(Structured page parsing data)
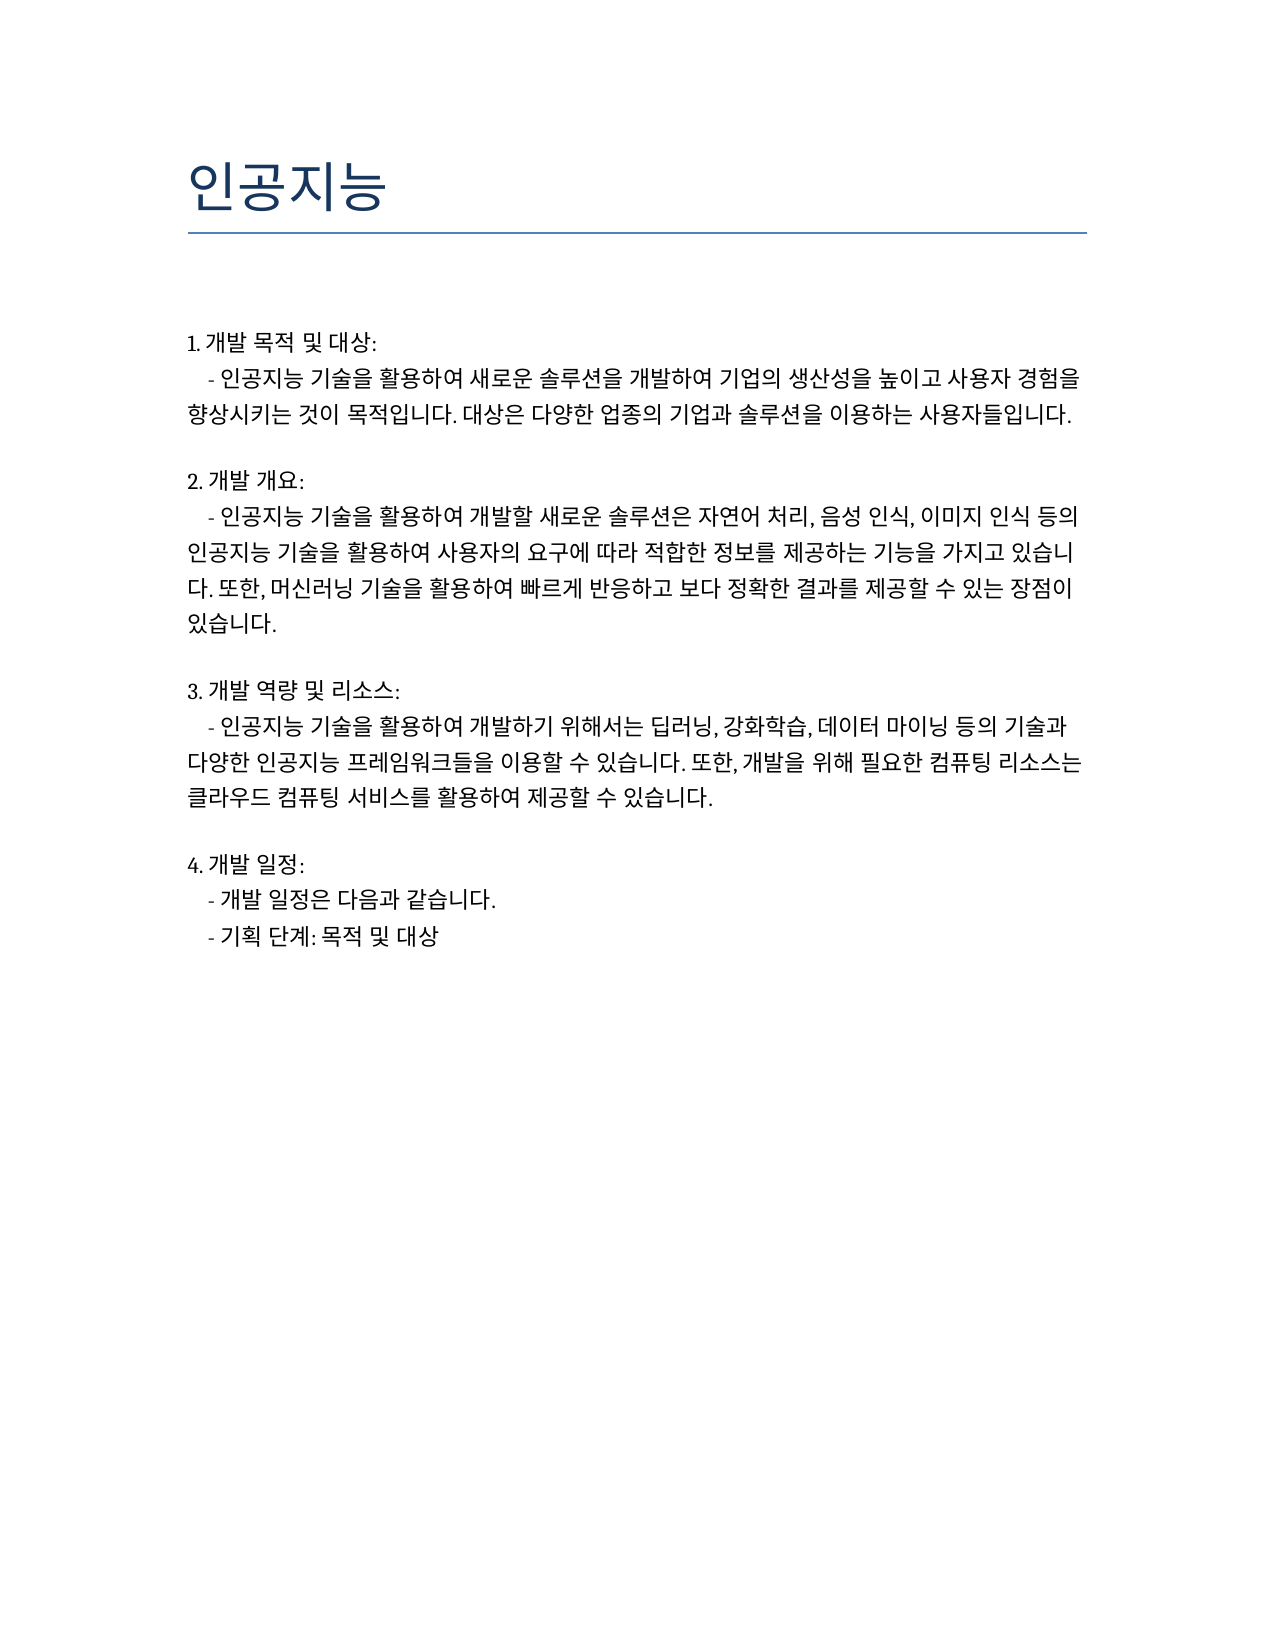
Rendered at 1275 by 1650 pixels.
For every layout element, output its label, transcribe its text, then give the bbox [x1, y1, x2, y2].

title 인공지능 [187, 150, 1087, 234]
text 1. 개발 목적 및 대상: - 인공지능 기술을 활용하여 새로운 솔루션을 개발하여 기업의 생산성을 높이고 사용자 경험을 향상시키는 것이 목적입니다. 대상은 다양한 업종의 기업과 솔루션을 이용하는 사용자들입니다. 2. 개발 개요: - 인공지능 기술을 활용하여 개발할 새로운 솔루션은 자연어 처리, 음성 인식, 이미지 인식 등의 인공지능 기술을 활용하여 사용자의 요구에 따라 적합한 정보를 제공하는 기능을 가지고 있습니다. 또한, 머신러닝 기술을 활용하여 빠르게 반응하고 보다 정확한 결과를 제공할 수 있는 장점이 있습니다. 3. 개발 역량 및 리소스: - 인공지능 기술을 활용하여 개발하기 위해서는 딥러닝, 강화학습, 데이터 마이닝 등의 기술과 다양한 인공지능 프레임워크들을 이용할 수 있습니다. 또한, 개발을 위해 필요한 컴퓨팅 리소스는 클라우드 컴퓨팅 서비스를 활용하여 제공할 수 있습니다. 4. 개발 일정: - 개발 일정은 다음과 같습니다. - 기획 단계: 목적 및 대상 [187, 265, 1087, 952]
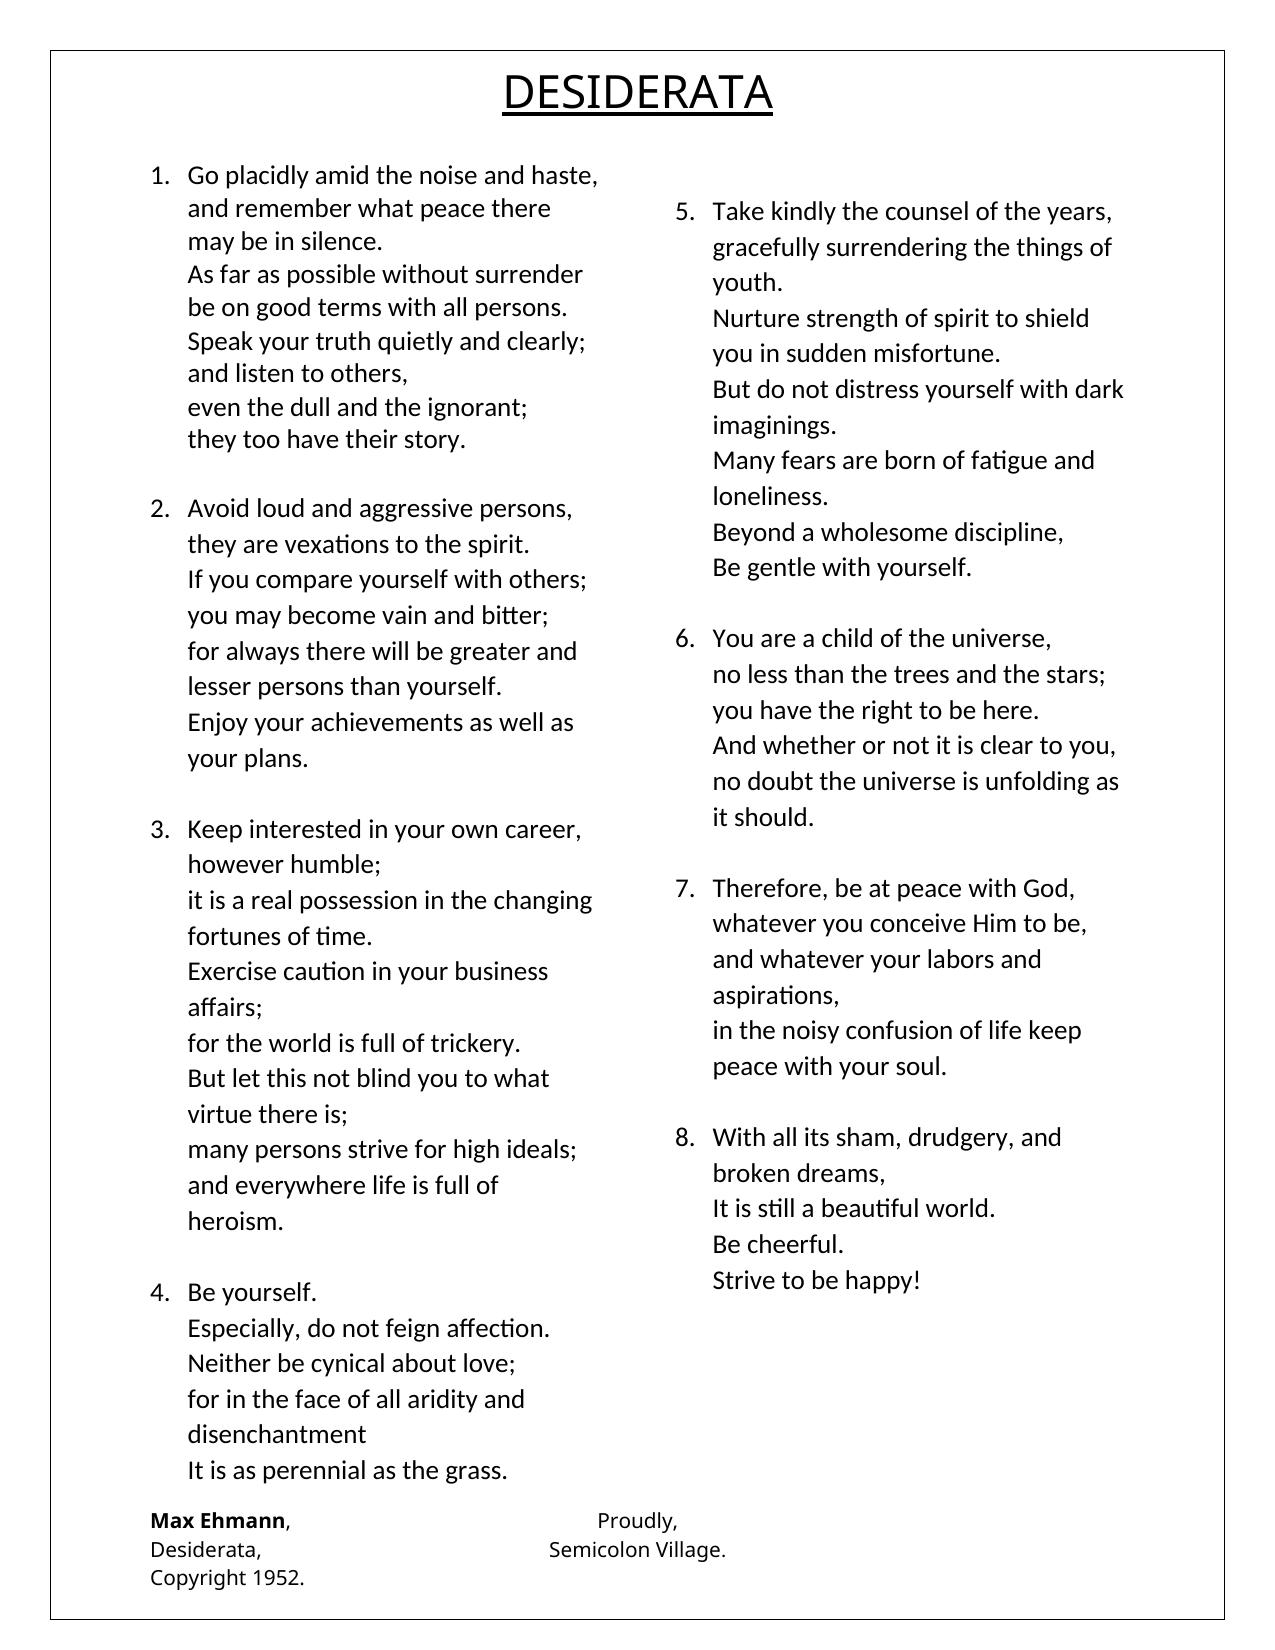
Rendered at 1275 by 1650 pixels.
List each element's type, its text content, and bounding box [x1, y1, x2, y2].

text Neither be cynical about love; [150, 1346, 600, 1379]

- **What you have to do**
Give back every record exactly, dropping its pictures.

- **Answer section**
Rendered at 1275 by 1650 pixels.
For every layout element, output its label, transcribe its text, then give the bbox [x1, y1, x2, y2].

title 인공지능 [187, 150, 1087, 234]
text 1. 개발 목적 및 대상: - 인공지능 기술을 활용하여 새로운 솔루션을 개발하여 기업의 생산성을 높이고 사용자 경험을 향상시키는 것이 목적입니다. 대상은 다양한 업종의 기업과 솔루션을 이용하는 사용자들입니다. 2. 개발 개요: - 인공지능 기술을 활용하여 개발할 새로운 솔루션은 자연어 처리, 음성 인식, 이미지 인식 등의 인공지능 기술을 활용하여 사용자의 요구에 따라 적합한 정보를 제공하는 기능을 가지고 있습니다. 또한, 머신러닝 기술을 활용하여 빠르게 반응하고 보다 정확한 결과를 제공할 수 있는 장점이 있습니다. 3. 개발 역량 및 리소스: - 인공지능 기술을 활용하여 개발하기 위해서는 딥러닝, 강화학습, 데이터 마이닝 등의 기술과 다양한 인공지능 프레임워크들을 이용할 수 있습니다. 또한, 개발을 위해 필요한 컴퓨팅 리소스는 클라우드 컴퓨팅 서비스를 활용하여 제공할 수 있습니다. 4. 개발 일정: - 개발 일정은 다음과 같습니다. - 기획 단계: 목적 및 대상 [187, 265, 1087, 952]
Rendered at 1275 by 1650 pixels.
List each element's type, its text content, and bounding box [x1, y1, x2, y2].

text Neither be cynical about love; [150, 1346, 600, 1379]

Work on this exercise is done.